Update/delete semantics: updates often implemented as delete + reindex with versioning/tombstones; support versioned writes and periodic GC of tombstones to reclaim space.
Autocomplete ranking signals: precompute popularity counts, combine prefix matches with recency, personalization proxies, and context filters; keep suggestion data in an in-memory store (hot) and fallback to index (cold).
Capacity planning & SLAs: for target QPS and p99 latency, budget CPU, memory (FSTs often memory-resident), disk IOPS, and network; example: 10k QPS with p99 < 50ms may need several dozen query-serving nodes depending on index size.
Monitoring & correctness: monitor indexing-lag, refresh-time, merge-time, heap-pct, and search error rates; build diff tests to detect tokenization mismatches or lost updates.

Worked example — "Design a scalable indexing pipeline for Document Cloud that supports near-real-time search and updates"

First 30s: clarify SLAs (indexing latency target — e.g., <5s; query p99 — e.g., <100ms), scale (docs/day, average doc size), multi-tenancy and ACL requirements. Skeleton answer pillars: (1) ingestion layer: Kafka topics with producers that emit raw payloads and idempotency keys, (2) parsing layer: scalable parser workers (PDF → text, OCR fallback) that emit normalized tokens and metadata, (3) indexing layer: write to distributed Lucene-based clusters with sharding and replicas, using micro-batches and a tuned refresh interval for NRT, (4) maintenance: merges, tombstone GC, and reindex jobs. One tradeoff to flag: decreasing refresh interval lowers visibility latency but increases segment churn and CPU; choose micro-batch size and refresh frequency per tenant SLAs. Close by noting short-term priorities (implement idempotent bulk API, monitor indexing lag) and long-term work (cold storage reindexing, cross-cluster replication) if more time were available.

A second angle — "Design an autocomplete service for document search supporting typo-tolerance and personalization"

Autocomplete shifts priorities: ultra-low latency (single-digit ms) and memory-efficient data structures. Build a hot path with an in-memory FST per shard for edge n-grams storing suggestion scores, refreshed asynchronously from the main index every few seconds. For typo-tolerance, precompute popular fuzzy variants or use Levenshtein automata limited to edit distance 1 for top prefixes; heavy fuzzy queries must be rate-limited or routed to a more expensive backend. Personalization applies signals (user history, document access) to re-rank suggestions at query time; compute lightweight features in-memory and apply reranking within the latency budget. The framing differences: autocomplete favors precomputation and memory footprint; full-text search tolerates higher per-query cost and greater disk I/O.

Common pitfalls

Pitfall: Assuming index and query analyzers are interchangeable.
If you don't explicitly align tokenization between index-time and query-time, results will be inconsistent (e.g., n-gram at index but whitespace on query). Always document analyzer contracts and include round-trip tests.
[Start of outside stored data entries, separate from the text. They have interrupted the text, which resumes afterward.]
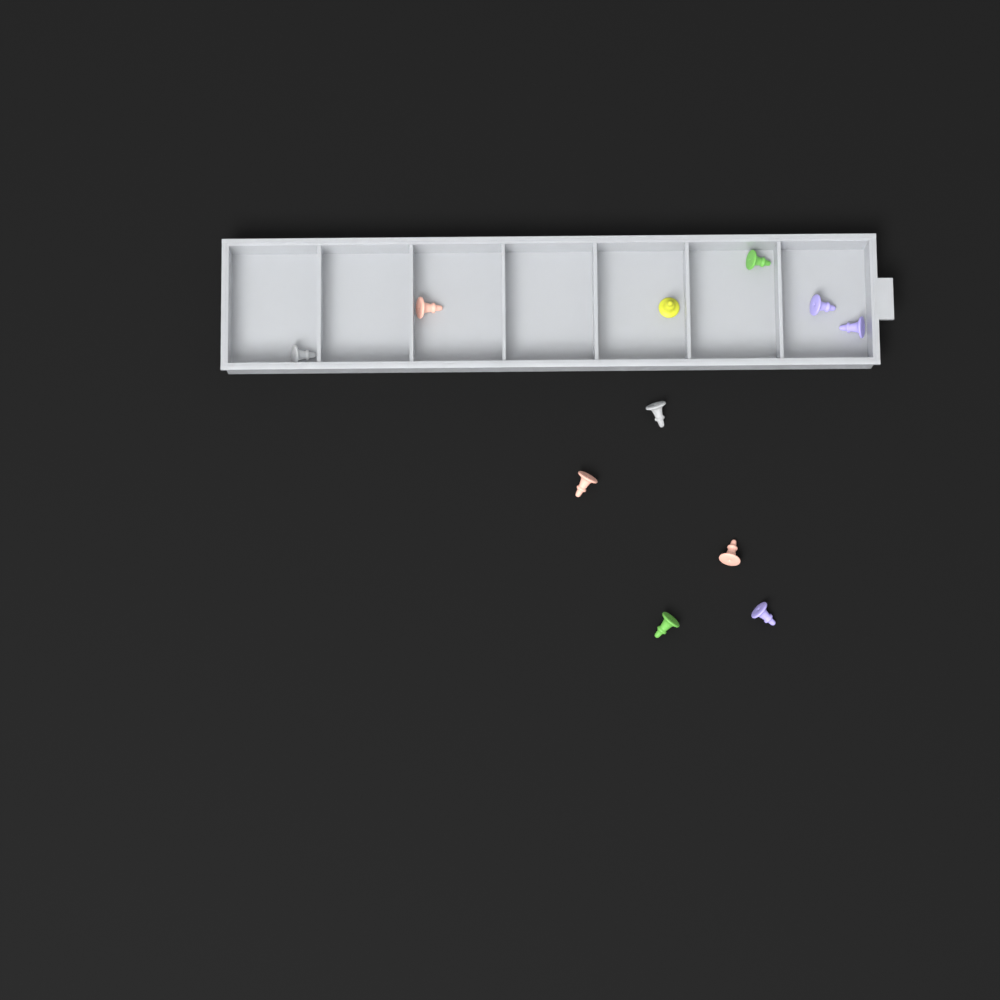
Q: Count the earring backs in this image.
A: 11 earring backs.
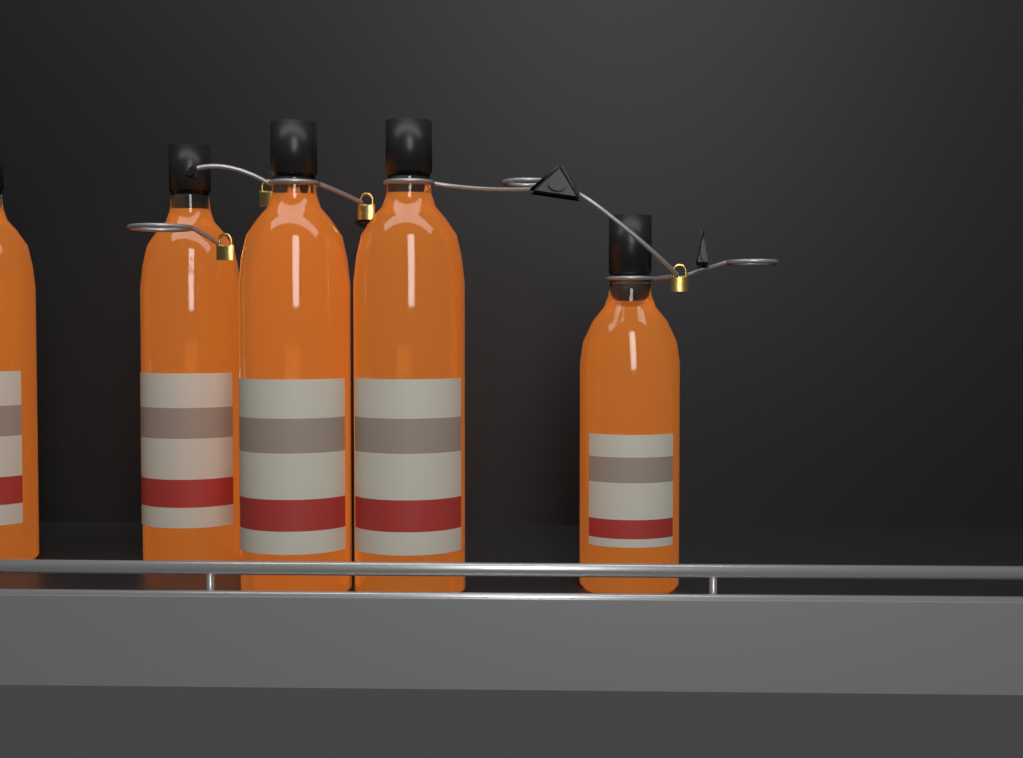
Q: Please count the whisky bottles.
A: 6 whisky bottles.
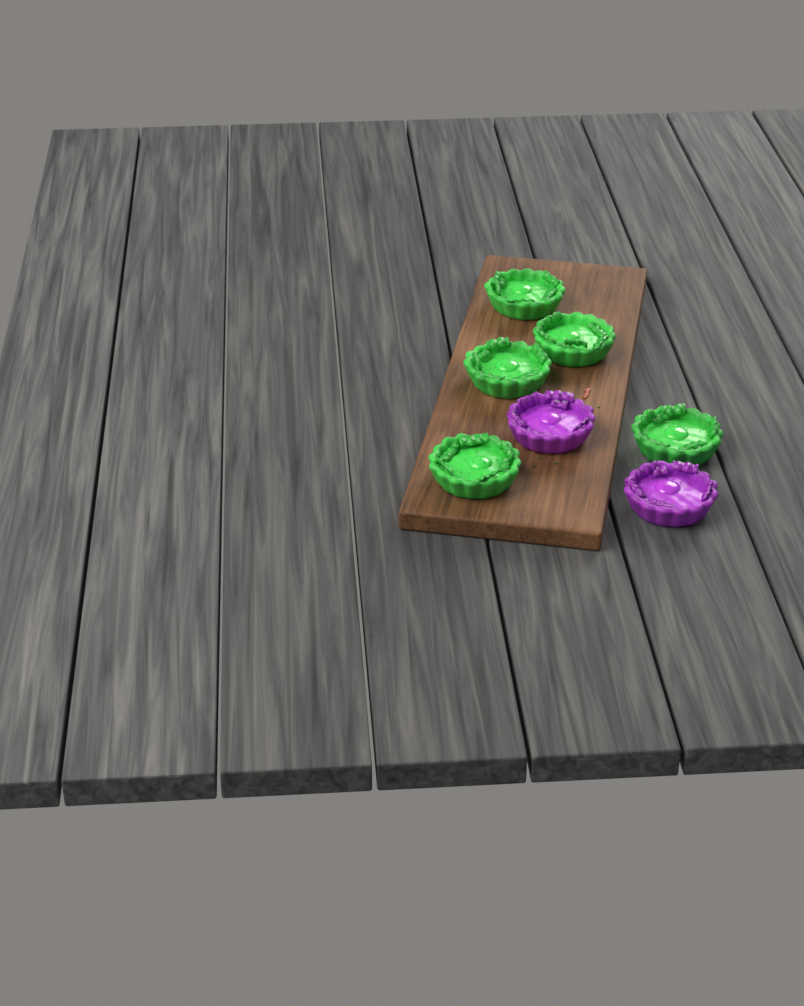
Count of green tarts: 5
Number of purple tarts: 2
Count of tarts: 7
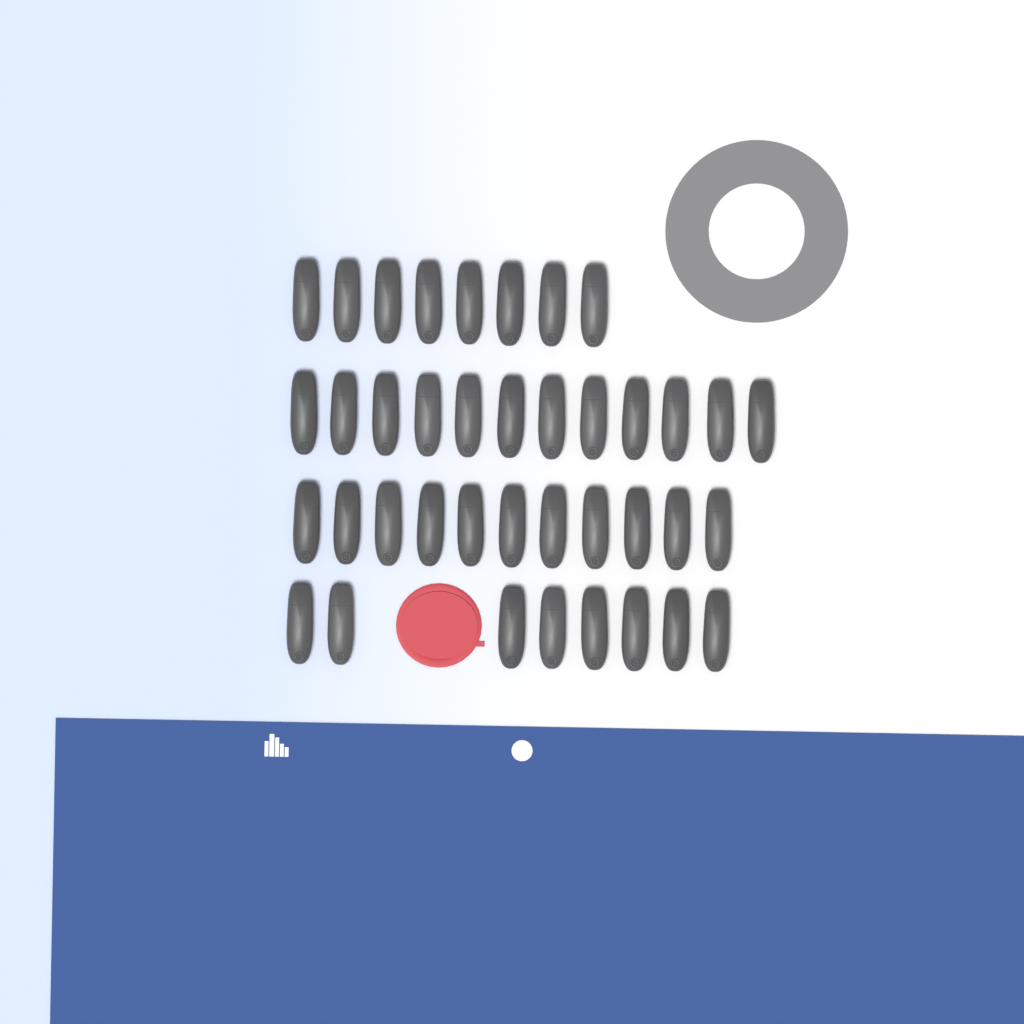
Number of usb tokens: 39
Pitfall: Designing for average latency only.
Focusing on mean latency hides tail problems; interviewers expect p95/p99 reasoning and how you'll prevent head-of-line blocking during merges or GC pauses (e.g., circuit-breakers, backpressure).
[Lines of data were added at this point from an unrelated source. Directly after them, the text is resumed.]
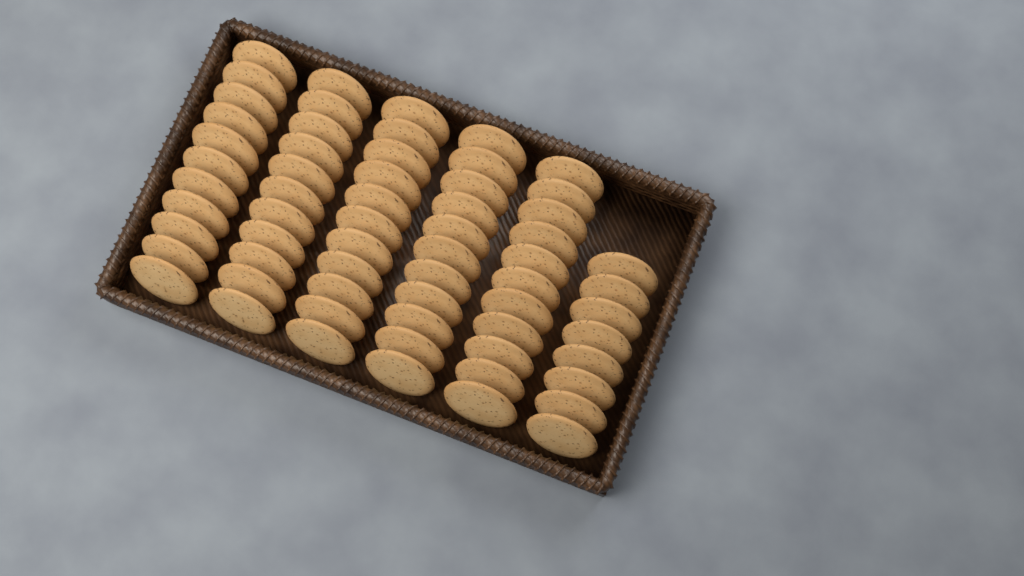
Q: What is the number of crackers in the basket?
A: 63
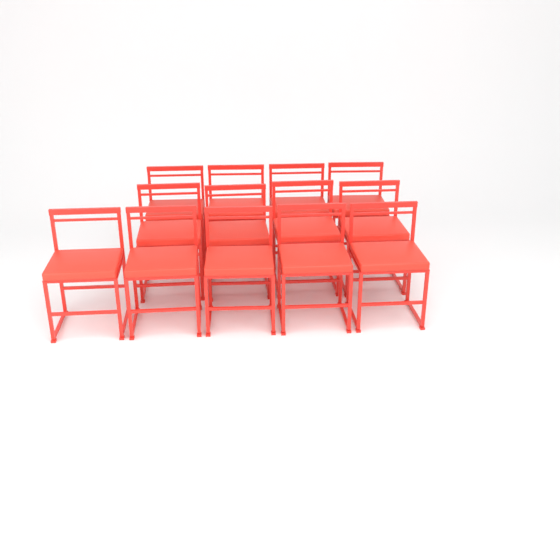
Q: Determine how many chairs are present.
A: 13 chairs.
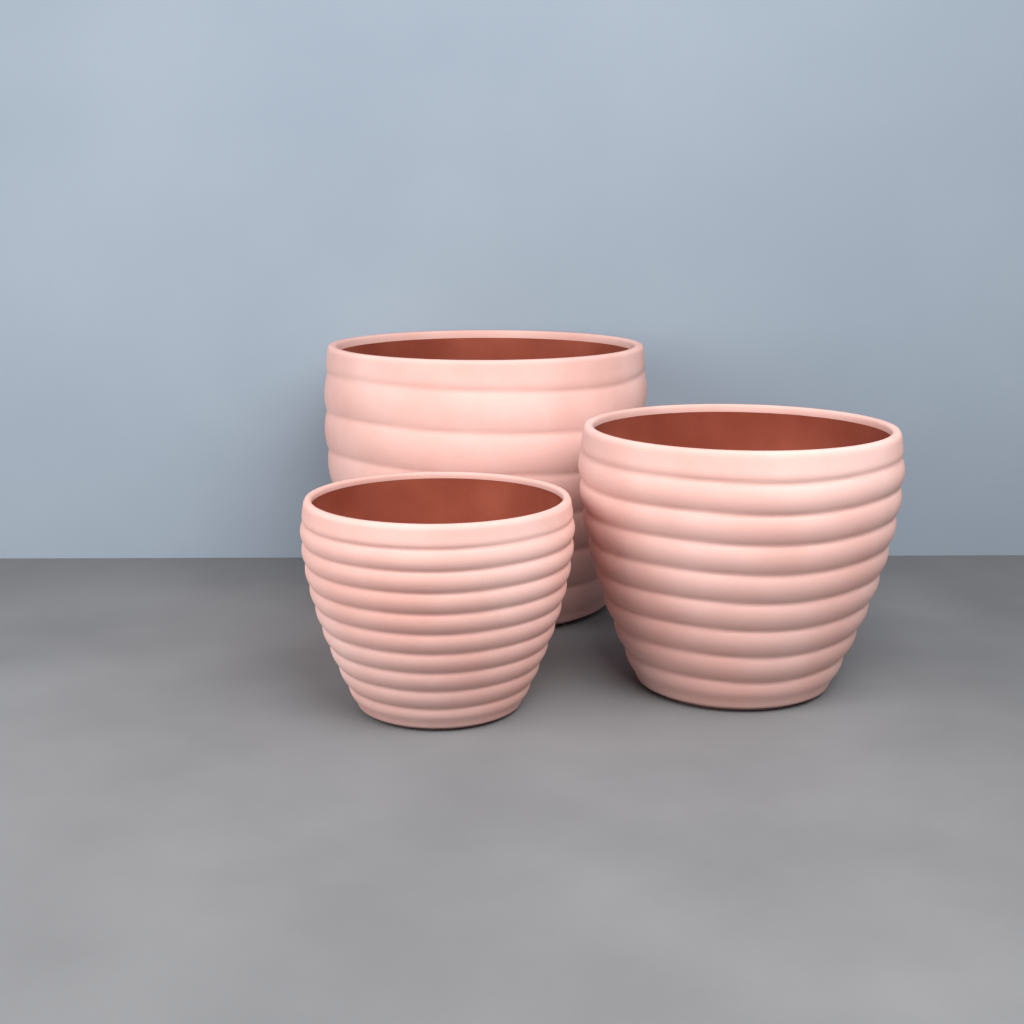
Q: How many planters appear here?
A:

Pitfall: Overfocusing on ML ranking for autocomplete.
Spending the interview on model architecture instead of core infra (FST, refresh cadence, memory budget) misses the SWE scope; state the ML signals and where they plug in, but prioritize operational constraints.

Connections

Interviewers may pivot to adjacent topics like distributed consensus for cross-region index replication, caching strategies (cold vs hot shards, CDN for big-result sets), or observability (tracing, request sampling) to validate tail latency and correctness.